IoT interoperability and compatible security protocols are a particular challenge. Although NIST and ISO, among other organizations, have issued IoT standards, smaller IoT manufacturers don't always have the resources to follow their guidance.

This becomes a network problem because companies have to retool these IoT devices before they can be used on their enterprise networks. Moreover, because many IoT gadgets are delivered with default security settings that are easy to undo, each device has to be hand-configured to ensure it meets company security standards.

To avoid potential interoperability pitfalls, network staff should evaluate prospective technology before anything is purchased. This pre-purchase policy should have the backing of users and upper management.

Meeting QoS Requirements

The result of IoT network integration is to deliver IoT traffic flows optimized for the business.  Companies must determine the level of QoS each business unit will receive, even if networks are segmented.

That ushers in a two-fold quandary for IT staff.

First, to achieve high QoS, every data pipeline on the network must be analyzed -- as well as every single system, application and network device. Once assessed, each component must be hand-calibrated to run at the highest performance levels possible. This is a detailed and specialized job. Most network staff don't have trained QoS technicians on board, so they must go externally for help.

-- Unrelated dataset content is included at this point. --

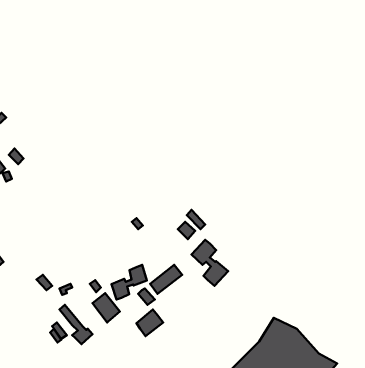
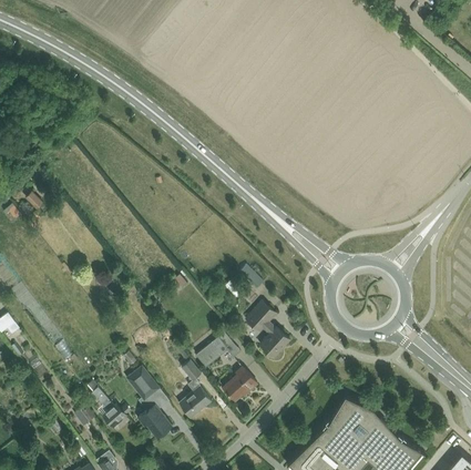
building: [112,265,147,299] -> none
building: none -> [224,370,257,401]
building: none -> [136,405,173,440]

Second, which areas of the business get maximum QoS, and which don't? A medical clinic, for example, requires high QoS to support a telehealth application where doctors and patients communicate. Conversely, a corporate network that supports only daily administrative work might be able to run at a lower QoS if budgetary and resource constraints require it to do so.

This argument can quickly degenerate into a political problem if management isn't in agreement. The more IoT gets folded into existing enterprise networks, the more important these discussions become.

Conclusion

The successful integration of IoT networks requires thoughtful planning that balances connectivity options with critical concerns about interoperability, security and QoS. Forward-thinking organizations will approach IoT integration as a strategic initiative rather than a tactical project, with clear governance frameworks and flexible architectures.